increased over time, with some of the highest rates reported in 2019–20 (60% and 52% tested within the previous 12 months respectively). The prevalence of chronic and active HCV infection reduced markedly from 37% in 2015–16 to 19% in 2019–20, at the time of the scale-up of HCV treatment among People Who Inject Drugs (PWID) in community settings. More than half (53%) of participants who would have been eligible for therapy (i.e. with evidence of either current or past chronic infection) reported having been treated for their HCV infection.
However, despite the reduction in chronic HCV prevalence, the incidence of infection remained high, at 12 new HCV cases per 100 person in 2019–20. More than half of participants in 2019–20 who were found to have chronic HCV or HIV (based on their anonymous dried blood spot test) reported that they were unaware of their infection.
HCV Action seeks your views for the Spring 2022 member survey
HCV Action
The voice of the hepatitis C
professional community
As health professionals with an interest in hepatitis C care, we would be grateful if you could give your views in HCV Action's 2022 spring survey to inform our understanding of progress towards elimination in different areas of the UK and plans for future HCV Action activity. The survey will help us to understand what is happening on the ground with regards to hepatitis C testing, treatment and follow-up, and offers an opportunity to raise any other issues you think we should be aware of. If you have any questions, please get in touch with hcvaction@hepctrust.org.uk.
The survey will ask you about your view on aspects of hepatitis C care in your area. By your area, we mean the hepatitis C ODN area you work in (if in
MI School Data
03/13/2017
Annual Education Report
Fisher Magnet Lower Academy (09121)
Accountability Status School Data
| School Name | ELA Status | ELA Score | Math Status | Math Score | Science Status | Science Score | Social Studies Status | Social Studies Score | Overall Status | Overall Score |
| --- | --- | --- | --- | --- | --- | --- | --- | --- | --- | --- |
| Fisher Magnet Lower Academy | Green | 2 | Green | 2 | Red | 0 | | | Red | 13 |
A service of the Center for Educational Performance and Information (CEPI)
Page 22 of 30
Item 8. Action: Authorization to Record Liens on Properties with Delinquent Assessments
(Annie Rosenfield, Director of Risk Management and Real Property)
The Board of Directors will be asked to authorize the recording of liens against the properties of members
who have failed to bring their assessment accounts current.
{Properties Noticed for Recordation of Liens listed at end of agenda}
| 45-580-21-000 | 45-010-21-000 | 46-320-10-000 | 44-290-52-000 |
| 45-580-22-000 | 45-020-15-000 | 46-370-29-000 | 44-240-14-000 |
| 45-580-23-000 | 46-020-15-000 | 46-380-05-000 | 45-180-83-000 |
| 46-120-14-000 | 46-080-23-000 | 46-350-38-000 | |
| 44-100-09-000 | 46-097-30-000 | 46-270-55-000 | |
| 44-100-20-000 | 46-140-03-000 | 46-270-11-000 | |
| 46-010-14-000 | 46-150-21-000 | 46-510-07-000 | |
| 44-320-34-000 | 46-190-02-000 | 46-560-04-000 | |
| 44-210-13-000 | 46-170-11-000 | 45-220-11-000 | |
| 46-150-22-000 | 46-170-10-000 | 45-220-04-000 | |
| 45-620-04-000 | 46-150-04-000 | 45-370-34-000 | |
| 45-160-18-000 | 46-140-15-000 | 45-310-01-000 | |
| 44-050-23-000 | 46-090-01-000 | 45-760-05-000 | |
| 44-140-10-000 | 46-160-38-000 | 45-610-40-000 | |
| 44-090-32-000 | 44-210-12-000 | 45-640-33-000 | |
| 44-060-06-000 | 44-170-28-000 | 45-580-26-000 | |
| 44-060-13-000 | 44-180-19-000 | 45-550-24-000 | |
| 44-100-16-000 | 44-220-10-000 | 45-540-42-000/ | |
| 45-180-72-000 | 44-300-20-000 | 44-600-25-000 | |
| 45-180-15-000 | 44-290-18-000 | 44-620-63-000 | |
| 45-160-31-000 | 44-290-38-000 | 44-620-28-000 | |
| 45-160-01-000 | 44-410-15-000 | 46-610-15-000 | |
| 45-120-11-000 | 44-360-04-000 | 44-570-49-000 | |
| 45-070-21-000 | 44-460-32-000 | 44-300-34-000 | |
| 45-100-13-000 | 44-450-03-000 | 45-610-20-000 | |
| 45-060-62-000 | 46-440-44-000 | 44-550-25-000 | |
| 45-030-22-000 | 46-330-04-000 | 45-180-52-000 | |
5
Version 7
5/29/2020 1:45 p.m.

---

→ HOW TO COMPLETE THIS TASK
The lines from the one containing "46-610-15-000 | |" through the final line of the listing above are all you should set down, exactly as written.

→ RESPONSE BOX
| 45-160-01-000 | 44-410-15-000 | 46-610-15-000 | |
| 45-120-11-000 | 44-360-04-000 | 44-570-49-000 | |
| 45-070-21-000 | 44-460-32-000 | 44-300-34-000 | |
| 45-100-13-000 | 44-450-03-000 | 45-610-20-000 | |
| 45-060-62-000 | 46-440-44-000 | 44-550-25-000 | |
| 45-030-22-000 | 46-330-04-000 | 45-180-52-000 | |
5
Version 7
5/29/2020 1:45 p.m.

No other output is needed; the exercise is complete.